India 4th Largest In Asia For Illicit Money Flows: Report

WASHINGTON, (Bernama) — India is Asia’s fourth largest exporter of illicit capital with an estimated outflow of a whopping US$104 billion between 2000 and 2008, according to a US-based think tank, Press Trust of India (PTI) reported Monday.

[Compare this to:

Malaysia is world’s No 5 in illicit outflows in Malaysiakini or Malaysia is world’s No 5 in illicit outflows in – MTadmin]

According to figures of illicit flow of money released, China tops the list and is several times that of India.

Between 2000 to 2008, Global Financial Integrity (GFI) estimated that the outflow of illicit money from China was US$2.2 trillion.

The report ranks countries according to magnitude of outflows with China ranking at the top followed by Russia (US$427 billion), Mexico (US$416 billion), Saudi Arabia (US$302 billion) and Malaysia (US$291 billion).

In the report titled ‘Illicit Financial Flows from Developing Countries: 2000-2009’, released Tuesday, GFI, a Washington-based think tank said that top five Asia continues to produce the largest portion of illicit flows, almost half-trillion dollars in 2008 alone, PTI quoted as saying.

The five countries are China, Malaysia, Philippines (US$109 billion), while both Indonesia and India are ranked fourth with US$104 billion each, respectively.

On an average, these five countries account for 96.5 per cent of total illicit flows from Asia and 44.9 per cent of flows out of all developing countries.

However, it said that these (Asia region compared to total developing world) shares have been declining; the top five Asian countries transferred 36.9 per cent of illicit flows from all developing countries in 2008, down from 53.3 per cent in 2000.

“India, which was the fifth largest exporter of illicit capital in the 2008 IFF Report is now ranked 15th among developing countries,” the report said.

The think tank says there are three main reasons why average illicit flows from India slipped in the country rankings.

The first reason is that the illicit outflows from several oil producers such as the United Arab Emirates, Kuwait, Venezuela, Qatar, Nigeria, Kazakhstan, and Indonesia (in that order) now outpace those from India.

Secondly, there were substantial inflows of illicit capital into India (mostly through the balance of payments but also through trade mispricing) that were set to zero under the gross outflows method.

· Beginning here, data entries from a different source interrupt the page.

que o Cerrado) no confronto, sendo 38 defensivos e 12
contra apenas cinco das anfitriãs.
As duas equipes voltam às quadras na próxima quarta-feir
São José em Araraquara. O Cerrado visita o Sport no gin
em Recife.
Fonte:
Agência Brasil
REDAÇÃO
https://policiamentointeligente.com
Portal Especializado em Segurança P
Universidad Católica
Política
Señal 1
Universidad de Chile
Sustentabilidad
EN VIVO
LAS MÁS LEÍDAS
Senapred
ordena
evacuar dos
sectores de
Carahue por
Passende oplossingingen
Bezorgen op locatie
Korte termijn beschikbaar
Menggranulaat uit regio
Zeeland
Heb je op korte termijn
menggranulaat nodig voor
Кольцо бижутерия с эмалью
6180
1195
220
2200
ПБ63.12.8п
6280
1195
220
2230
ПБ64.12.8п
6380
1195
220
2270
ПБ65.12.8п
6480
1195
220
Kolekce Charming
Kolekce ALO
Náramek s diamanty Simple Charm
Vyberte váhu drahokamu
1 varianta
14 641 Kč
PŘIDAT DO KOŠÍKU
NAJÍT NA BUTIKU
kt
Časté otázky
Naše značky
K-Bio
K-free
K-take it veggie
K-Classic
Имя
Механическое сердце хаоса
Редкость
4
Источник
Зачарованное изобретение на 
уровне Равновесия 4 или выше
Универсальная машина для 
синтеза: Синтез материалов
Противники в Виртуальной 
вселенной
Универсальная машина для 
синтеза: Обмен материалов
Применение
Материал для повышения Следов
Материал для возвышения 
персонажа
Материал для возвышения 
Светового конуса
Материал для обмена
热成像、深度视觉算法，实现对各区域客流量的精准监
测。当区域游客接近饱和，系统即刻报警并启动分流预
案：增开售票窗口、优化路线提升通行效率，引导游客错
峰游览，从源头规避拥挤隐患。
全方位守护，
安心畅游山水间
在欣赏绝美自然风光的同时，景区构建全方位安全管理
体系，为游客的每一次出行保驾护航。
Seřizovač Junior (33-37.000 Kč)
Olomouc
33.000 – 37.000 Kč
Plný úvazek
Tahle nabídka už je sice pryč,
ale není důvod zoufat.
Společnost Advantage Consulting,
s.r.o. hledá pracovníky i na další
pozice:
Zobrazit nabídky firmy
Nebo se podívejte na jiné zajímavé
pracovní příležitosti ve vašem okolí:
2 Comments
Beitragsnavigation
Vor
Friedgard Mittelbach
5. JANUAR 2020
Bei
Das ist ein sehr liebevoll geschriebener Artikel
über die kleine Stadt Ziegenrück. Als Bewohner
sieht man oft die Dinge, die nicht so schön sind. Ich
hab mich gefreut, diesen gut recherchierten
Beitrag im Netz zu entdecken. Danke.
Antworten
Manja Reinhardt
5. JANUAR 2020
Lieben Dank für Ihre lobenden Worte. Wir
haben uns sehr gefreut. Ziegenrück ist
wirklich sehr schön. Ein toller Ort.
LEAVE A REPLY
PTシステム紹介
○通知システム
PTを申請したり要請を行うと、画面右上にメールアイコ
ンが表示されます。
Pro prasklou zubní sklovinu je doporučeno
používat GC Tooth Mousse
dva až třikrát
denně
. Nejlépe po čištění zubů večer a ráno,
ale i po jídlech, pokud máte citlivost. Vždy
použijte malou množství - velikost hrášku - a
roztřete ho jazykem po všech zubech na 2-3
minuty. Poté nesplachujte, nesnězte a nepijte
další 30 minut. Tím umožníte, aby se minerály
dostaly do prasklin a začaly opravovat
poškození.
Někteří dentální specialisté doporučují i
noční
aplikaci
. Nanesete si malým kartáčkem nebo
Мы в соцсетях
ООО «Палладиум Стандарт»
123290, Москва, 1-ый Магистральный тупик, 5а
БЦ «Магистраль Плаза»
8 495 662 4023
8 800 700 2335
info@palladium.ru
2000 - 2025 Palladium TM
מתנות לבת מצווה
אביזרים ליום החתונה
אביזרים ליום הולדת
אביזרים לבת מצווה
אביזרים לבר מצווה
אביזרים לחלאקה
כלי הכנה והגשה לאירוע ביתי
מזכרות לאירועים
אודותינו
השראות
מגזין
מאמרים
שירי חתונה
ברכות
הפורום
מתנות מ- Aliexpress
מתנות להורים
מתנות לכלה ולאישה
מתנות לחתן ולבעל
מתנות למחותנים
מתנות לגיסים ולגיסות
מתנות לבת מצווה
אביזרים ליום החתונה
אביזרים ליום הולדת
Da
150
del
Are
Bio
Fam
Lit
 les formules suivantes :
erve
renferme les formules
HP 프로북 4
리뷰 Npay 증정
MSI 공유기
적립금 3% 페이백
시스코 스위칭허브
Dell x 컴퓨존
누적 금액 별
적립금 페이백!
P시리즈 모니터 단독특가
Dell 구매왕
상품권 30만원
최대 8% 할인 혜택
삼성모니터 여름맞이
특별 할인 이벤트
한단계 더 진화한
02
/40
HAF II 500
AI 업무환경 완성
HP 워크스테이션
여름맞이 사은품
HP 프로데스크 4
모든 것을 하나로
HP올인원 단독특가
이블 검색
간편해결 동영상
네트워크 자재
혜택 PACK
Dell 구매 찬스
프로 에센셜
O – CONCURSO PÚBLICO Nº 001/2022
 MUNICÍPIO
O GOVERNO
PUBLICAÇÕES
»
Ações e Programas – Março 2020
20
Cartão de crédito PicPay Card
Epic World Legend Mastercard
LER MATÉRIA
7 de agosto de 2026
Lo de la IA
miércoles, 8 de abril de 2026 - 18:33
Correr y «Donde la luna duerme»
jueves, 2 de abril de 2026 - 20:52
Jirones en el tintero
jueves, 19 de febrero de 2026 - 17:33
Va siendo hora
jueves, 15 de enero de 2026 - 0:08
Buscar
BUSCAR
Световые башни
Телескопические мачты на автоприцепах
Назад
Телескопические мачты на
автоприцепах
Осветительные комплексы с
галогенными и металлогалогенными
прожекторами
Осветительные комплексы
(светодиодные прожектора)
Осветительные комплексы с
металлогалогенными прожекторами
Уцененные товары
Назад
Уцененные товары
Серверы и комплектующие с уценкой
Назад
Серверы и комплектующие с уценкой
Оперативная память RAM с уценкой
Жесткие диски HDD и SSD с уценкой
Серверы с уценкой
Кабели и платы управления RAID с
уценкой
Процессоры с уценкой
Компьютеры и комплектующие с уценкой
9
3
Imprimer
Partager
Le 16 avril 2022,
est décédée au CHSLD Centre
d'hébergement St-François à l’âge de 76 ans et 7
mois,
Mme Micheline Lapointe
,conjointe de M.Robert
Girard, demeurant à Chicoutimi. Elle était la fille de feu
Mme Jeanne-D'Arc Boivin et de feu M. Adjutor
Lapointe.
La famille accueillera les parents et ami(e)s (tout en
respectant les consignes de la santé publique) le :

And finally, the United Arab Emirates and Qatar, which have the sixth and ninth highest average illicit outflows respectively, were excluded from the 2008 IFF Report because of lack of balance of payments and debt data, it explained.

According to the report, bribery, theft, kickbacks, and tax evasion were the greatest conduit for the illicit financial flows from the major exporters of oil such as Kuwait, Nigeria, Qatar, Russia, Saudi Arabia, the United Arab Emirates, and Venezuela.

Oil exporting countries like Russia, the United Arab Emirates, Kuwait, and Nigeria, are becoming more important as sources of illicit capital, it said.

“Every year developing countries are losing ten times the amount of Official Development Assistance (ODA) remitted for poverty alleviation and economic development,” said GFI director Raymond Baker.